§ Extract to read
- Opening Delimiter -

7 June 2020
The last few days have felt heavy.
Protests are taking place around the world about police brutality, prompted by the oh, so casual daylight killing of George Floyd by an officer on the streets of Minneapolis, but prolonged by the state brutality with which peaceful protest has been met.
We remain in the midst of a pandemic and yet people take to the streets in mass crowds. It makes me anxious. And then I feel guilty and cowardly and insufficient.
I’ve been trying to place the weight. It feels like grief - a swelling of sadness and impotence that has nowhere to go surrounding the BLM movement and my role in that. Everything is overheated - rightly, necessarily - and picking a path through without overstepping or not showing up enough feels fraught. I should write to my MP, though he is deeply right wing and the master of condescending replies which have sent me roaring with rage so often that I no longer even open them. Is it OK to email your MP and tell them to save the time, stationary and postage because you don't want their reply? I just want to make my voice heard. We are trying to think of safe, appropriate ways to protest, to register support, to show up.
The lockdown staggers on, slowly disintegrating. The virus, the inept handling of which seems to guarantee that there is no end in sight, claims more than a hundred lives each day but somehow these terrifying numbers - higher than when we went in to lockdown - seem to have simply been accepted now. Normalised.
I grieve for a lost summer, for lost school time for Titch, for lost school adventures and speech days, lost holidays, lost summer treats and time with family. I grieve for time with my friends, hugs with my mum, travel, walking into town without dodging and crossing the road constantly to avoid other pedestrians (especially young white men, who seem to be broadly the most oblivious - or perhaps the most entitled - group). Pottering around shops, visiting museums, going out for a coffee, planning trips to France/Italy/London/Liverpool/Didcot/Cornwall/anywhere at all - even if in the future. I grieve for the newborn snuggles we will now never have with our new niece - Titch is so sad not to have a chance to cuddle his baby cousin yet.
And for all that, I know that I’m lucky. So far Covid hasn’t stolen anyone from us. We have a spacious home and a garden, we live by the beach and can swim in the sea when the crowds have gone home... we have access to tech and telecommunications, we have plenty of food and we have work.
We are so SO lucky.
And still it is hard.
And we loop back into that feeling of impotence.
Cake and fresh bread are no longer a salve; I need to find an outlet. A way to make a positive contribution. More research and thinking is required.

- Closing Delimiter -

§ Source material
- Opening Delimiter -

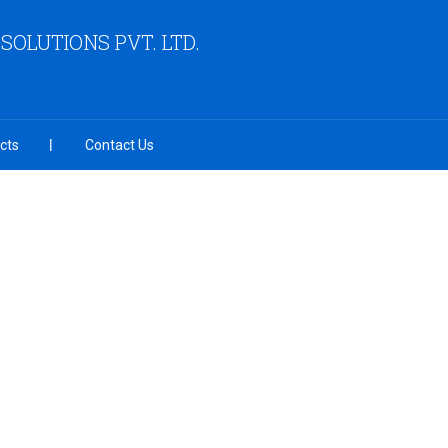
OLUTIONS PVT. LTD.
cts
Contact Us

- Closing Delimiter -

§ About this exercise
Print the passage of the diary entry above from "Protests are taking" to "has been met.", copying it word for word.

§ Output of the exercise
Protests are taking place around the world about police brutality, prompted by the oh, so casual daylight killing of George Floyd by an officer on the streets of Minneapolis, but prolonged by the state brutality with which peaceful protest has been met.